- **Text passage**
═══

One difference between this Web site and a card catalog is that there's no
librarian to help you. That can be both maddening and liberating.
Say you start your exploration with one of the two images that open the
library's Digital Gallery, a detail from a color woodcut from Kitagawa
Utamaro's ukiyo-e prints (pictures of the floating world) depicting the
lives of ordinary Japanese women and courtesans. There are 35 images from
that series, and you can magnify each one enough to see how the women are
doing with their lipstick and mirrors.
What other Japanese images are there? Use the search term "Japanese" and you
will find 210 assorted items, including a 19th-century photograph of two
Japanese girls sleeping, a page showing various kinds of Japanese lacquers,
a print showing Japanese alphabets, sheet music for an 1893 song titled "The
Jap," a 1727 map of Japan, a menu for a dinner that was held aboard the Kobe
in 1900, a picture of a fish called the Japanese grunt, and a cigarette card
showing a Japanese plane.
Want to know what cigarette cards are? Look and you'll learn that in the
late 19th and early 20th century, these small picture cards were tucked into
cigarette packets as a promotional device, the cigarette equivalent of
bubblegum cards. Exactly 21,206 of them are online now. What? That's right.
Cigarette cards now represent nearly one-tenth of the whole digital
Maybe, rather than entering the New York Public Library's digital gallery
through the ukiyo-e, you go by way of the Web site's other opening image, a
1935 photo of a grouchy-looking man emerging from a basement barbershop on
the Bowery. On that path you will find 343 photographs from Berenice
Abbott's great work from the 1930's, "Changing New York." You can flip
through the pictures and read all about Abbott, her project and how it got
to the public library.
That's just the tip of the photographic berg.
The digital gallery has a big collection from the Civil War, including
pictures of the dead taken by Alexander Gardner and pictures of the wounded
kept by the United States Sanitary Commission. It has thousands of rare
photographs of Russia and the Soviet Union, including funny shots of a day
nursery at a Moscow factory, and thousands of color pictures of every block
in Lower Manhattan taken in a single year, 1999, by one man, Dylan Stone.
The Lewis Wickes Hine photographic collection is online too: 48 pictures
(and in some cases his captions, too) of the construction of the Empire
State Building, 111 photographs of immigrants at Ellis Island, 138
photographs of child laborers, and 132 pictures of libraries and readers.

═══

- **Given records**

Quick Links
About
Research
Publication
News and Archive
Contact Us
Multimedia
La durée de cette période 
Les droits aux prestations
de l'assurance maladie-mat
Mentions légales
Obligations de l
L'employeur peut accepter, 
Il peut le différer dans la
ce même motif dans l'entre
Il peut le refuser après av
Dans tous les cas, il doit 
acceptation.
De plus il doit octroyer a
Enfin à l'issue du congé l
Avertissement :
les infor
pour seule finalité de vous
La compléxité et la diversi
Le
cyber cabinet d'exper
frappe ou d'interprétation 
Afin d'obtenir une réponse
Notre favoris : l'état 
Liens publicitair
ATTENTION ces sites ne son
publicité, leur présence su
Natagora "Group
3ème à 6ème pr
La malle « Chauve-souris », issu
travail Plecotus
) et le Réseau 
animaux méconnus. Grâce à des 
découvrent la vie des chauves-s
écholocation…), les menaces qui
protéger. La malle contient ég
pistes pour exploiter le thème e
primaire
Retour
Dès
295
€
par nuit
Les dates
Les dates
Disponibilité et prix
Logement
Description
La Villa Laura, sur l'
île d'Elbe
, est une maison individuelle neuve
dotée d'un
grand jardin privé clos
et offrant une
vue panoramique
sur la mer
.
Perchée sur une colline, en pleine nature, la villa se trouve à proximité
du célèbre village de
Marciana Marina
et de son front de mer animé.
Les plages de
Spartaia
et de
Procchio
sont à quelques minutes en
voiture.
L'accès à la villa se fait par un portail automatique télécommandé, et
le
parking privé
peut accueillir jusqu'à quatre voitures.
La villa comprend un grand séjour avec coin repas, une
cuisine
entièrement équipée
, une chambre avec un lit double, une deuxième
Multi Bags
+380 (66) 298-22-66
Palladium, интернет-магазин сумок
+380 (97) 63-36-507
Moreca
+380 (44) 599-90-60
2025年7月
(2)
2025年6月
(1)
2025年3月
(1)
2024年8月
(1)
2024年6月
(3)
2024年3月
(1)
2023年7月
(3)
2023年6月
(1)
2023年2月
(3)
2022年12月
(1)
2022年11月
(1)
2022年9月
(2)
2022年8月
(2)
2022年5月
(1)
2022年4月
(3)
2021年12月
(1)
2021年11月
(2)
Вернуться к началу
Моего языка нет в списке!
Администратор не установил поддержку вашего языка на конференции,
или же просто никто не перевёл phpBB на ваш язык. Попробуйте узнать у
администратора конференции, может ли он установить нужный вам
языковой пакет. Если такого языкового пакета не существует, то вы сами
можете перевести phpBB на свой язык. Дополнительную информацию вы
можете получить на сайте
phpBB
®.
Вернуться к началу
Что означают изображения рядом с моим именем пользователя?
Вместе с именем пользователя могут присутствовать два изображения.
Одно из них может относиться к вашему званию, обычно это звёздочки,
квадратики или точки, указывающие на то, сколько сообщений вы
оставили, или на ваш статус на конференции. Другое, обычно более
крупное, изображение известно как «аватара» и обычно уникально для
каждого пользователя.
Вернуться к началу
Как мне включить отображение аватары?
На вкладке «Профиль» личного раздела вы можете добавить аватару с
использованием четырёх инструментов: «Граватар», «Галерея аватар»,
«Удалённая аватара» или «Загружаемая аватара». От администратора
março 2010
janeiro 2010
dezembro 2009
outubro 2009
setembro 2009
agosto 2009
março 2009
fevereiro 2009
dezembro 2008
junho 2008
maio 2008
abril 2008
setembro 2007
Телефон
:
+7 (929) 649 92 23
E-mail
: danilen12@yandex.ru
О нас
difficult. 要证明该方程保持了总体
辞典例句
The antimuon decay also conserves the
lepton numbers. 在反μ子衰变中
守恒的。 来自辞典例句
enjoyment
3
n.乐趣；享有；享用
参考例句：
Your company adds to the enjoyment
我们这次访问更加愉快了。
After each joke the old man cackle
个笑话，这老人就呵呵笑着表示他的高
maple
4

═══

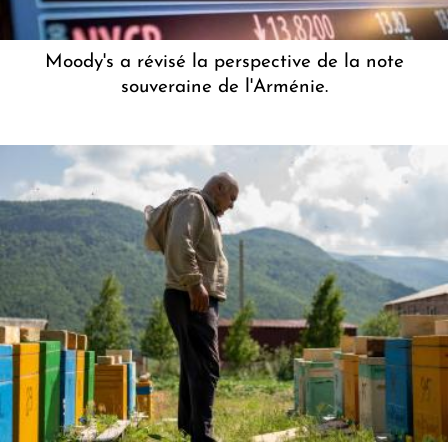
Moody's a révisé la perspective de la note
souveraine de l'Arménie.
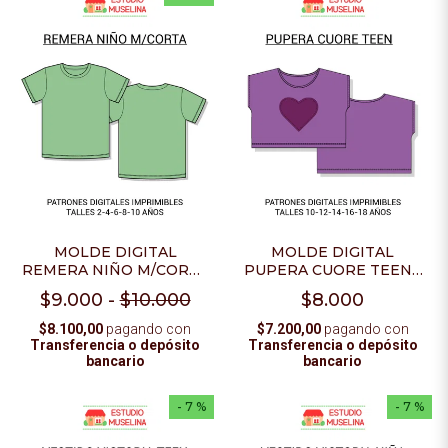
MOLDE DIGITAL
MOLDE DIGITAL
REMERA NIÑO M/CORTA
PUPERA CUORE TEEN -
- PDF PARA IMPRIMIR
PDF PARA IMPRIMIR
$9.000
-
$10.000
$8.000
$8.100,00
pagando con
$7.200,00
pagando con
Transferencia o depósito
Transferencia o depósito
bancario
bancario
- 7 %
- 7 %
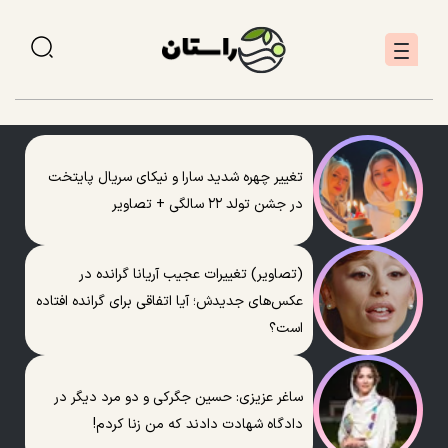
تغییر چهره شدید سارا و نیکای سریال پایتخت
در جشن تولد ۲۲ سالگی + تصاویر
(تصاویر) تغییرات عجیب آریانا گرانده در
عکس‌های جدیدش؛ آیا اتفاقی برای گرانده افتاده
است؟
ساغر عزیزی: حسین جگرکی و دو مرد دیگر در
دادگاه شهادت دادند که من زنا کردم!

═══

- **What to do**
[A] Name every photographer whose work the text passage on the library's digital gallery says is in the collection.
[B] Report each line of the records that contains the string "گرانده", matching case exactly.

- **Responses by item number**
[A]
Berenice Abbott
Alexander Gardner
Dylan Stone
Lewis Wickes Hine

[B]
(تصاویر) تغییرات عجیب آریانا گرانده در
عکس‌های جدیدش؛ آیا اتفاقی برای گرانده افتاده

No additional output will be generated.